Segment Start: EXTRACTED INFORMATION

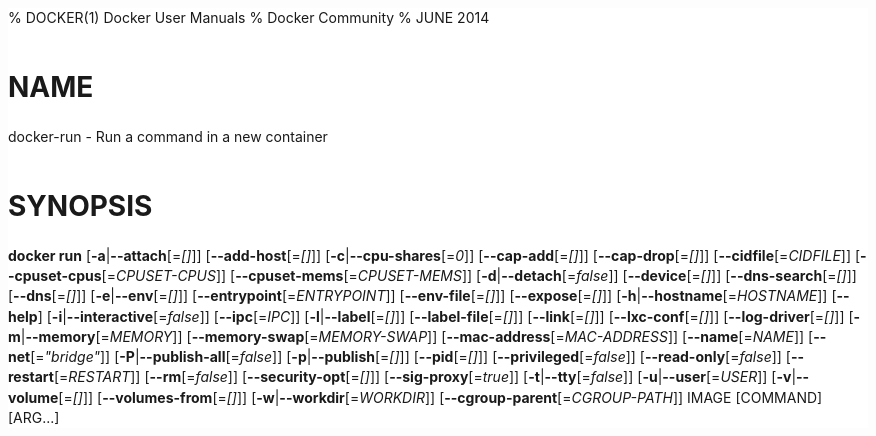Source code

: % DOCKER(1) Docker User Manuals
% Docker Community
% JUNE 2014
# NAME
docker-run - Run a command in a new container

# SYNOPSIS
**docker run**
[**-a**|**--attach**[=*[]*]]
[**--add-host**[=*[]*]]
[**-c**|**--cpu-shares**[=*0*]]
[**--cap-add**[=*[]*]]
[**--cap-drop**[=*[]*]]
[**--cidfile**[=*CIDFILE*]]
[**--cpuset-cpus**[=*CPUSET-CPUS*]]
[**--cpuset-mems**[=*CPUSET-MEMS*]]
[**-d**|**--detach**[=*false*]]
[**--device**[=*[]*]]
[**--dns-search**[=*[]*]]
[**--dns**[=*[]*]]
[**-e**|**--env**[=*[]*]]
[**--entrypoint**[=*ENTRYPOINT*]]
[**--env-file**[=*[]*]]
[**--expose**[=*[]*]]
[**-h**|**--hostname**[=*HOSTNAME*]]
[**--help**]
[**-i**|**--interactive**[=*false*]]
[**--ipc**[=*IPC*]]
[**-l**|**--label**[=*[]*]]
[**--label-file**[=*[]*]]
[**--link**[=*[]*]]
[**--lxc-conf**[=*[]*]]
[**--log-driver**[=*[]*]]
[**-m**|**--memory**[=*MEMORY*]]
[**--memory-swap**[=*MEMORY-SWAP*]]
[**--mac-address**[=*MAC-ADDRESS*]]
[**--name**[=*NAME*]]
[**--net**[=*"bridge"*]]
[**-P**|**--publish-all**[=*false*]]
[**-p**|**--publish**[=*[]*]]
[**--pid**[=*[]*]]
[**--privileged**[=*false*]]
[**--read-only**[=*false*]]
[**--restart**[=*RESTART*]]
[**--rm**[=*false*]]
[**--security-opt**[=*[]*]]
[**--sig-proxy**[=*true*]]
[**-t**|**--tty**[=*false*]]
[**-u**|**--user**[=*USER*]]
[**-v**|**--volume**[=*[]*]]
[**--volumes-from**[=*[]*]]
[**-w**|**--workdir**[=*WORKDIR*]]
[**--cgroup-parent**[=*CGROUP-PATH*]]
IMAGE [COMMAND] [ARG...]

Segment End: EXTRACTED INFORMATION

◆ ABOUT THIS EXERCISE ◆
Produce the entries again, word for word, without any of their pictures.

◆ ANSWER SPACE ◆
Source code

: % DOCKER(1) Docker User Manuals
% Docker Community
% JUNE 2014
# NAME
docker-run - Run a command in a new container

# SYNOPSIS
**docker run**
[**-a**|**--attach**[=*[]*]]
[**--add-host**[=*[]*]]
[**-c**|**--cpu-shares**[=*0*]]
[**--cap-add**[=*[]*]]
[**--cap-drop**[=*[]*]]
[**--cidfile**[=*CIDFILE*]]
[**--cpuset-cpus**[=*CPUSET-CPUS*]]
[**--cpuset-mems**[=*CPUSET-MEMS*]]
[**-d**|**--detach**[=*false*]]
[**--device**[=*[]*]]
[**--dns-search**[=*[]*]]
[**--dns**[=*[]*]]
[**-e**|**--env**[=*[]*]]
[**--entrypoint**[=*ENTRYPOINT*]]
[**--env-file**[=*[]*]]
[**--expose**[=*[]*]]
[**-h**|**--hostname**[=*HOSTNAME*]]
[**--help**]
[**-i**|**--interactive**[=*false*]]
[**--ipc**[=*IPC*]]
[**-l**|**--label**[=*[]*]]
[**--label-file**[=*[]*]]
[**--link**[=*[]*]]
[**--lxc-conf**[=*[]*]]
[**--log-driver**[=*[]*]]
[**-m**|**--memory**[=*MEMORY*]]
[**--memory-swap**[=*MEMORY-SWAP*]]
[**--mac-address**[=*MAC-ADDRESS*]]
[**--name**[=*NAME*]]
[**--net**[=*"bridge"*]]
[**-P**|**--publish-all**[=*false*]]
[**-p**|**--publish**[=*[]*]]
[**--pid**[=*[]*]]
[**--privileged**[=*false*]]
[**--read-only**[=*false*]]
[**--restart**[=*RESTART*]]
[**--rm**[=*false*]]
[**--security-opt**[=*[]*]]
[**--sig-proxy**[=*true*]]
[**-t**|**--tty**[=*false*]]
[**-u**|**--user**[=*USER*]]
[**-v**|**--volume**[=*[]*]]
[**--volumes-from**[=*[]*]]
[**-w**|**--workdir**[=*WORKDIR*]]
[**--cgroup-parent**[=*CGROUP-PATH*]]
IMAGE [COMMAND] [ARG...]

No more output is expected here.